• GOAL OF THE EXERCISE
Below are records that should be duplicated exactly, with no image retained.

==================================================

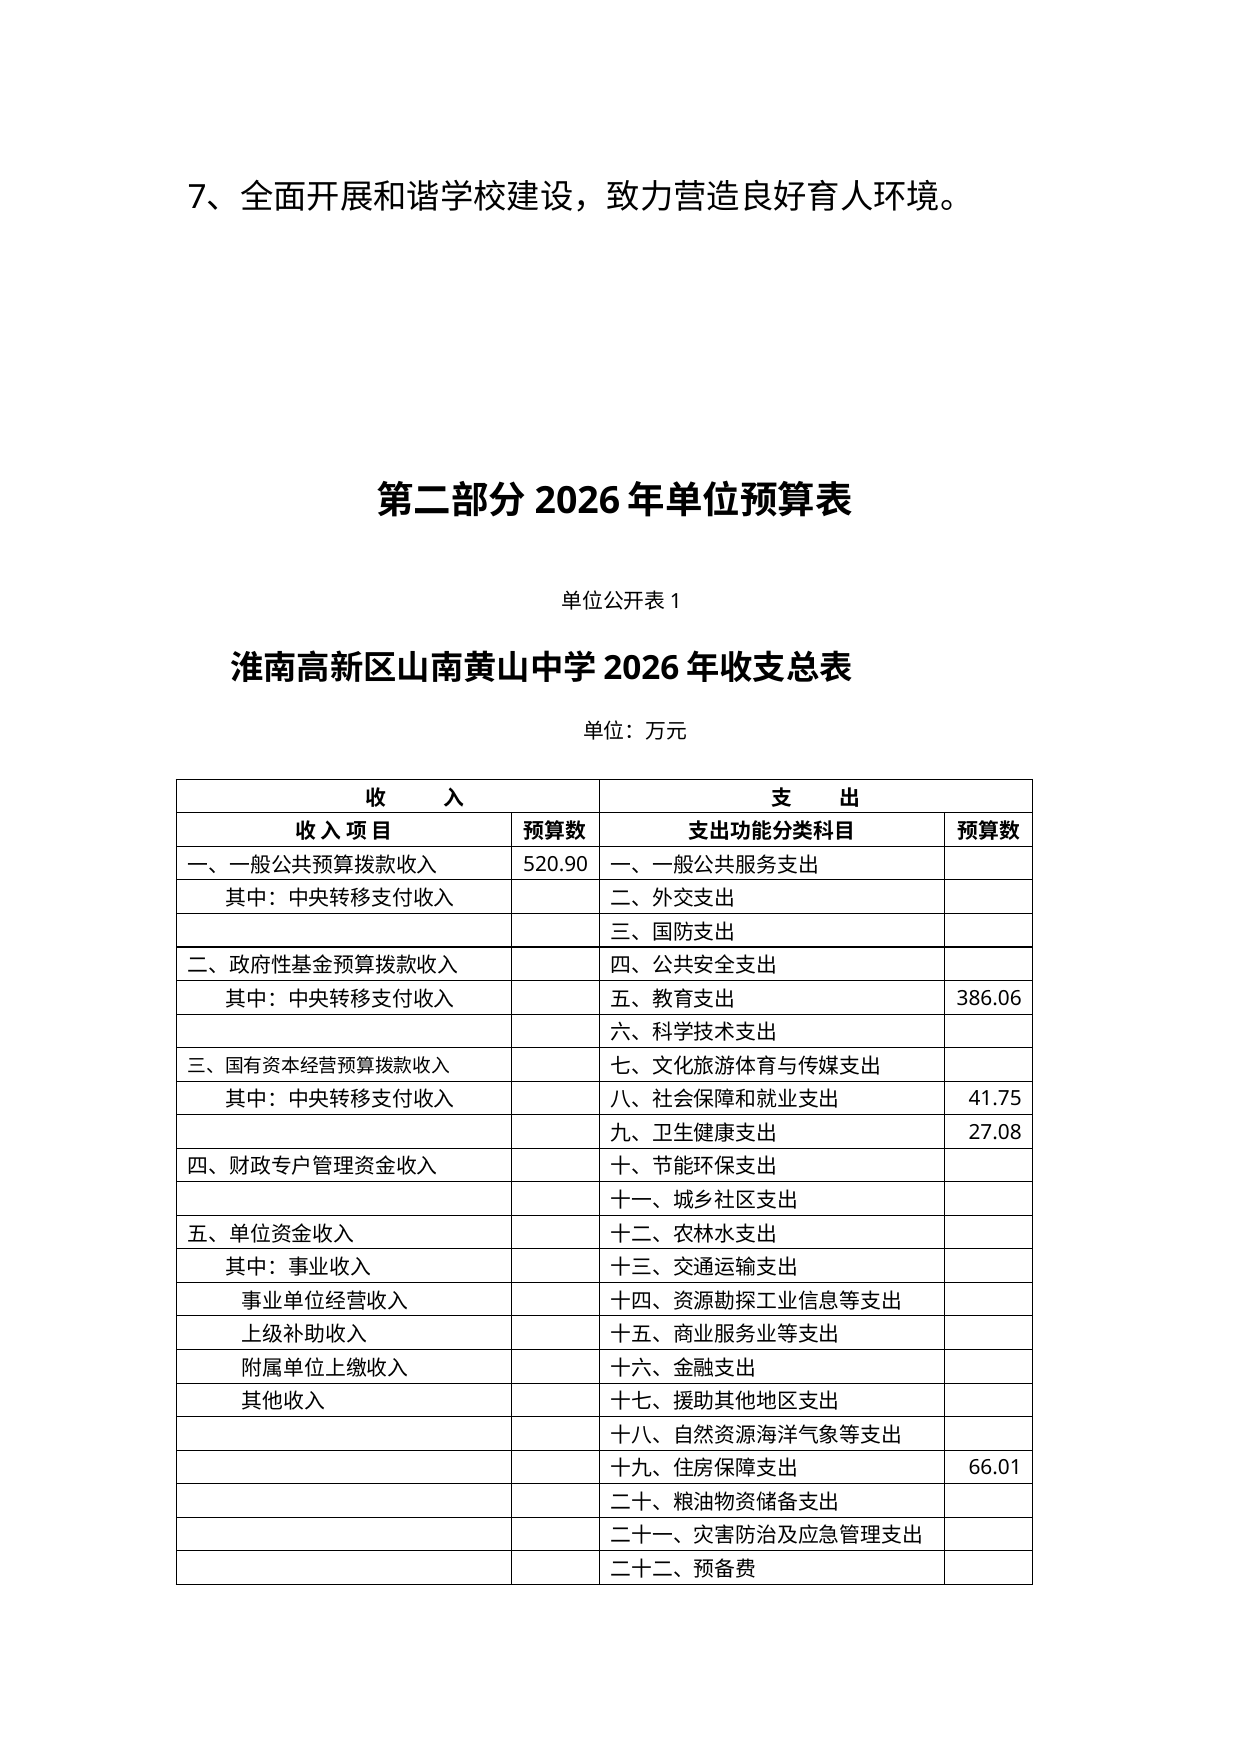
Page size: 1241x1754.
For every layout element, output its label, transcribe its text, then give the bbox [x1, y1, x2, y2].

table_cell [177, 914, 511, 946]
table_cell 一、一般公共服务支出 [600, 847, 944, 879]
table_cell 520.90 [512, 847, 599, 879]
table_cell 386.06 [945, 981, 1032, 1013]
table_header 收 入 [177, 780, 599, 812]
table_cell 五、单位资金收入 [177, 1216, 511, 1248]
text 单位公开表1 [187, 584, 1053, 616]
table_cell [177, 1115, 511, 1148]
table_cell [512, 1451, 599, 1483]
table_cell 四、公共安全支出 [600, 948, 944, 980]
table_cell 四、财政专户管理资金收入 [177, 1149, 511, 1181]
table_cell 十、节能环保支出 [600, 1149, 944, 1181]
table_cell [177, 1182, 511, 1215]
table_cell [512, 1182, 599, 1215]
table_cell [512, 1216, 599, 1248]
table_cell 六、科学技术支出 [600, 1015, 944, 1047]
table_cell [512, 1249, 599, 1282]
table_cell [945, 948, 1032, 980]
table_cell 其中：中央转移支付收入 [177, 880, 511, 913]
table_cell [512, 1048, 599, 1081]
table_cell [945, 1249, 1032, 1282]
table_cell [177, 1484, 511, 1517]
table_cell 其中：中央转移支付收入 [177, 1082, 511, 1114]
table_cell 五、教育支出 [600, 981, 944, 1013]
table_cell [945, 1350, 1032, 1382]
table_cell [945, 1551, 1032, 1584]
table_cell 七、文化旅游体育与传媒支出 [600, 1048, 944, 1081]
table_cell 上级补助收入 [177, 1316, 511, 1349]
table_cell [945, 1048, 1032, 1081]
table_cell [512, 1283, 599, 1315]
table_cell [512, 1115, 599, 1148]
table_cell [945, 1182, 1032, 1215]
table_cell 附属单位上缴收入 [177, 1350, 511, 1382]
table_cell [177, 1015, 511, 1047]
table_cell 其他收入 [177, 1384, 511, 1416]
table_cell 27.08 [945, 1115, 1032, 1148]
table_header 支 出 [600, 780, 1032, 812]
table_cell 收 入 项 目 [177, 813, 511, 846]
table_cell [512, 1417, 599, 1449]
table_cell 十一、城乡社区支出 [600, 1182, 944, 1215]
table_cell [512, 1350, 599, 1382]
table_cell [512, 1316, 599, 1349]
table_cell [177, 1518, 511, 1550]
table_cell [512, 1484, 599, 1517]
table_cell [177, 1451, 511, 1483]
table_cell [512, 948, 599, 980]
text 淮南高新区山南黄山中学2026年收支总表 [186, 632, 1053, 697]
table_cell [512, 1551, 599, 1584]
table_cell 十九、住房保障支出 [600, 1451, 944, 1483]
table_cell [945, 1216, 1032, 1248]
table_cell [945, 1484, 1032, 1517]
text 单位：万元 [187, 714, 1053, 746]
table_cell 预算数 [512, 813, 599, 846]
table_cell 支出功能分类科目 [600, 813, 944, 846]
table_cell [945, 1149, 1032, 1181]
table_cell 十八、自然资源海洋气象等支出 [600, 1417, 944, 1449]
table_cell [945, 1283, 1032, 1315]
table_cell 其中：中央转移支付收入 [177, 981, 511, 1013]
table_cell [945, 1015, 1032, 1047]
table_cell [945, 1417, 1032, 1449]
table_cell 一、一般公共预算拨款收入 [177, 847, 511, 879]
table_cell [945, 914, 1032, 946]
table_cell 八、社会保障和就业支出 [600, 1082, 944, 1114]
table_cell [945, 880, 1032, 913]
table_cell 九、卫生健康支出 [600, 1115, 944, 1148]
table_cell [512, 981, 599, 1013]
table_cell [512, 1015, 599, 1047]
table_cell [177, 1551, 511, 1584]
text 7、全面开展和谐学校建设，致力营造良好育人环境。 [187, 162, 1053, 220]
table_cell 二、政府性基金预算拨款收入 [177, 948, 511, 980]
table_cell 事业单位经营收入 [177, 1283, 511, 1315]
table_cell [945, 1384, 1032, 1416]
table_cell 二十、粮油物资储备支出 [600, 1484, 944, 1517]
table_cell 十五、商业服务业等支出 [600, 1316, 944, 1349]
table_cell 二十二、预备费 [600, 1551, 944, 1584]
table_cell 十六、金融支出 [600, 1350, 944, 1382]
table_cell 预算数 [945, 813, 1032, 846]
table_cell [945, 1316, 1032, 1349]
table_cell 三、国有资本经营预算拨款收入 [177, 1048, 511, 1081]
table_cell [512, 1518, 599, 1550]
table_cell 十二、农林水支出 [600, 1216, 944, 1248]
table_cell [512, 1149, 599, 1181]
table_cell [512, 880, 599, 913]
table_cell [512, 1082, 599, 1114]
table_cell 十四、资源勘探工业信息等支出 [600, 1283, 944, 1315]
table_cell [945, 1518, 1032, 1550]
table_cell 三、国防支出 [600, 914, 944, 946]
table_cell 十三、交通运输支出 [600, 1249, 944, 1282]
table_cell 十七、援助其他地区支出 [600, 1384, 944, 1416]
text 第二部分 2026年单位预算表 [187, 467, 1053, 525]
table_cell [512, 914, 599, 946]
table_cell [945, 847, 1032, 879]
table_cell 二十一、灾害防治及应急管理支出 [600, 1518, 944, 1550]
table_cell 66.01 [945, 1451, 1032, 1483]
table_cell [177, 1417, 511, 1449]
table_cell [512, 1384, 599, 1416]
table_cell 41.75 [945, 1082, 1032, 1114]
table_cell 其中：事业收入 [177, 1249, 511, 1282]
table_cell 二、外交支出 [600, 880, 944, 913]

==================================================

• REPLY
Page size: 1241x1754.
For every layout element, output its label, transcribe its text, then give the bbox [x1, y1, x2, y2].

table_cell [177, 914, 511, 946]
table_cell 一、一般公共服务支出 [600, 847, 944, 879]
table_cell 520.90 [512, 847, 599, 879]
table_cell 386.06 [945, 981, 1032, 1013]
table_header 收 入 [177, 780, 599, 812]
table_cell 五、单位资金收入 [177, 1216, 511, 1248]
text 单位公开表1 [187, 584, 1053, 616]
table_cell [177, 1115, 511, 1148]
table_cell [512, 1451, 599, 1483]
table_cell 四、公共安全支出 [600, 948, 944, 980]
table_cell 四、财政专户管理资金收入 [177, 1149, 511, 1181]
table_cell 十、节能环保支出 [600, 1149, 944, 1181]
table_cell [177, 1182, 511, 1215]
table_cell [512, 1182, 599, 1215]
table_cell [512, 1216, 599, 1248]
table_cell 六、科学技术支出 [600, 1015, 944, 1047]
table_cell [512, 1249, 599, 1282]
table_cell [945, 948, 1032, 980]
table_cell 其中：中央转移支付收入 [177, 880, 511, 913]
table_cell [512, 1048, 599, 1081]
table_cell [945, 1249, 1032, 1282]
table_cell [177, 1484, 511, 1517]
table_cell 其中：中央转移支付收入 [177, 1082, 511, 1114]
table_cell 五、教育支出 [600, 981, 944, 1013]
table_cell [945, 1350, 1032, 1382]
table_cell [945, 1551, 1032, 1584]
table_cell 七、文化旅游体育与传媒支出 [600, 1048, 944, 1081]
table_cell 上级补助收入 [177, 1316, 511, 1349]
table_cell [945, 1048, 1032, 1081]
table_cell [512, 1283, 599, 1315]
table_cell [512, 1115, 599, 1148]
table_cell [945, 1182, 1032, 1215]
table_cell 附属单位上缴收入 [177, 1350, 511, 1382]
table_cell [177, 1015, 511, 1047]
table_cell 其他收入 [177, 1384, 511, 1416]
table_cell 27.08 [945, 1115, 1032, 1148]
table_header 支 出 [600, 780, 1032, 812]
table_cell 收 入 项 目 [177, 813, 511, 846]
table_cell [512, 1417, 599, 1449]
table_cell 十一、城乡社区支出 [600, 1182, 944, 1215]
table_cell [512, 1350, 599, 1382]
table_cell [512, 1316, 599, 1349]
table_cell [177, 1518, 511, 1550]
table_cell [512, 1484, 599, 1517]
table_cell [177, 1451, 511, 1483]
table_cell [512, 948, 599, 980]
text 淮南高新区山南黄山中学2026年收支总表 [186, 632, 1053, 697]
table_cell [512, 1551, 599, 1584]
table_cell 十九、住房保障支出 [600, 1451, 944, 1483]
table_cell [945, 1216, 1032, 1248]
table_cell [945, 1484, 1032, 1517]
text 单位：万元 [187, 714, 1053, 746]
table_cell 预算数 [512, 813, 599, 846]
table_cell 支出功能分类科目 [600, 813, 944, 846]
table_cell [945, 1149, 1032, 1181]
table_cell 十八、自然资源海洋气象等支出 [600, 1417, 944, 1449]
table_cell [945, 1283, 1032, 1315]
table_cell 其中：中央转移支付收入 [177, 981, 511, 1013]
table_cell [945, 1015, 1032, 1047]
table_cell [945, 1417, 1032, 1449]
table_cell 一、一般公共预算拨款收入 [177, 847, 511, 879]
table_cell [945, 914, 1032, 946]
table_cell 八、社会保障和就业支出 [600, 1082, 944, 1114]
table_cell [945, 880, 1032, 913]
table_cell 九、卫生健康支出 [600, 1115, 944, 1148]
table_cell [512, 981, 599, 1013]
table_cell [512, 1015, 599, 1047]
table_cell [177, 1551, 511, 1584]
text 7、全面开展和谐学校建设，致力营造良好育人环境。 [187, 162, 1053, 220]
table_cell 二、政府性基金预算拨款收入 [177, 948, 511, 980]
table_cell 事业单位经营收入 [177, 1283, 511, 1315]
table_cell [945, 1384, 1032, 1416]
table_cell 二十、粮油物资储备支出 [600, 1484, 944, 1517]
table_cell 十五、商业服务业等支出 [600, 1316, 944, 1349]
table_cell 二十二、预备费 [600, 1551, 944, 1584]
table_cell 十六、金融支出 [600, 1350, 944, 1382]
table_cell 预算数 [945, 813, 1032, 846]
table_cell [945, 1316, 1032, 1349]
table_cell 三、国有资本经营预算拨款收入 [177, 1048, 511, 1081]
table_cell [512, 1518, 599, 1550]
table_cell 十二、农林水支出 [600, 1216, 944, 1248]
table_cell [512, 1149, 599, 1181]
table_cell [512, 880, 599, 913]
table_cell [512, 1082, 599, 1114]
table_cell 十四、资源勘探工业信息等支出 [600, 1283, 944, 1315]
table_cell [945, 1518, 1032, 1550]
table_cell 三、国防支出 [600, 914, 944, 946]
table_cell 十三、交通运输支出 [600, 1249, 944, 1282]
table_cell 十七、援助其他地区支出 [600, 1384, 944, 1416]
text 第二部分 2026年单位预算表 [187, 467, 1053, 525]
table_cell [512, 914, 599, 946]
table_cell [945, 847, 1032, 879]
table_cell 二十一、灾害防治及应急管理支出 [600, 1518, 944, 1550]
table_cell 66.01 [945, 1451, 1032, 1483]
table_cell [177, 1417, 511, 1449]
table_cell [512, 1384, 599, 1416]
table_cell 41.75 [945, 1082, 1032, 1114]
table_cell 其中：事业收入 [177, 1249, 511, 1282]
table_cell 二、外交支出 [600, 880, 944, 913]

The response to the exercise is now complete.